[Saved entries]
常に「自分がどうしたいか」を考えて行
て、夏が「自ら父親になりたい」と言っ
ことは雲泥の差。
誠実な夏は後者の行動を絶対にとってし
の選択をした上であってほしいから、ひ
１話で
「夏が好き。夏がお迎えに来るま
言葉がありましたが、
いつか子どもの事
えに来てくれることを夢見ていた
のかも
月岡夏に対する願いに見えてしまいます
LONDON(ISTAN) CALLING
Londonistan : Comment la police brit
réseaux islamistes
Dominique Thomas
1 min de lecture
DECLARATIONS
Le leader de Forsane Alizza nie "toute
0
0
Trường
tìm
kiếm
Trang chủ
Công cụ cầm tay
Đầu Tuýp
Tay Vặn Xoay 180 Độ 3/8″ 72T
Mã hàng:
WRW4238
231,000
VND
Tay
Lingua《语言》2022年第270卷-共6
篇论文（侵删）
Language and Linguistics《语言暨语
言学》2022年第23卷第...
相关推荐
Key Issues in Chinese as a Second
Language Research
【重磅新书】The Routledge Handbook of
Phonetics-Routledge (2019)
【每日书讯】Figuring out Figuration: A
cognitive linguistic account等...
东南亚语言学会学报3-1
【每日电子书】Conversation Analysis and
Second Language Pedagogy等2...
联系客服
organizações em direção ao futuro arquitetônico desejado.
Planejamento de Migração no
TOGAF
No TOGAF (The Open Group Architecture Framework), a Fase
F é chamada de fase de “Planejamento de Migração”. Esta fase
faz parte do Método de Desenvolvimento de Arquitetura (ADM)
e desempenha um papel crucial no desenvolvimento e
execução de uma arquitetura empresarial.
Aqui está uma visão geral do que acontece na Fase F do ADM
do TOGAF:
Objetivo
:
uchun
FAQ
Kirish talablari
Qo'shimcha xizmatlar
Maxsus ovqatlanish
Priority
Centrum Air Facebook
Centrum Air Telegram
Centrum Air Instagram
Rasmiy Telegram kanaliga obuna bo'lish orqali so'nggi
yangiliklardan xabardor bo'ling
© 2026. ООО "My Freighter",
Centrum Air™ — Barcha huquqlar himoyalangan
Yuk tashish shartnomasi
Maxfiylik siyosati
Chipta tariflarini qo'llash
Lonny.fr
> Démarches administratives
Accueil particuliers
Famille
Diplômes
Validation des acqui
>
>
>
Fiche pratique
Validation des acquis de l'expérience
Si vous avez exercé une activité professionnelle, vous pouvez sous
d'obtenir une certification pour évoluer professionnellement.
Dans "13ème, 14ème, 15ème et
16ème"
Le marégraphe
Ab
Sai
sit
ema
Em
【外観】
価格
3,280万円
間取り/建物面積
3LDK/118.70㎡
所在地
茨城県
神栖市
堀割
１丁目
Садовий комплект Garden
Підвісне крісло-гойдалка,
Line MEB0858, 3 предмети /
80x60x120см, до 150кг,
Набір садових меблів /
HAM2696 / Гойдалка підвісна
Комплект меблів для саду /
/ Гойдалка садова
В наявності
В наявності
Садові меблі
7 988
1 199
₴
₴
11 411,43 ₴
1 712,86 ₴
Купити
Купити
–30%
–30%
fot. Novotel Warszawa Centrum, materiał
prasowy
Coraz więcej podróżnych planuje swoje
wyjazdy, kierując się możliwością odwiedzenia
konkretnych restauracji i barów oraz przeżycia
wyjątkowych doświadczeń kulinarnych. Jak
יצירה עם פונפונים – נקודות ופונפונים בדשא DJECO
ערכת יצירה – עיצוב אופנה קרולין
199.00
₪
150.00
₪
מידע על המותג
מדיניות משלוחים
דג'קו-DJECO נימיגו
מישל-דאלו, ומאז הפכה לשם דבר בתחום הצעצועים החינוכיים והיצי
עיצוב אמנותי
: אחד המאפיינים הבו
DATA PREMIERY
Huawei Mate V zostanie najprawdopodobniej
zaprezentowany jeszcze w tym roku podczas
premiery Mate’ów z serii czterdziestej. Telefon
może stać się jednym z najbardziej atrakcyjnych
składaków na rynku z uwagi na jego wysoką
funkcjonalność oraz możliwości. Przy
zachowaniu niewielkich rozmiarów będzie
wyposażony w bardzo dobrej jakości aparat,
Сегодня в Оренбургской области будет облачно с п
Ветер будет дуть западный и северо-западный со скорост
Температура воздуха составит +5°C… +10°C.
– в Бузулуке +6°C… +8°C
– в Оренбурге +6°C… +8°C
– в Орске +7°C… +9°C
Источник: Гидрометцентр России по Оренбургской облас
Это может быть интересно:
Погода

- **Problem details**: The answer must consist of each line from the entries that contains the string "Planejamento".

- **Your solution**:
Planejamento de Migração no
F é chamada de fase de “Planejamento de Migração”. Esta fase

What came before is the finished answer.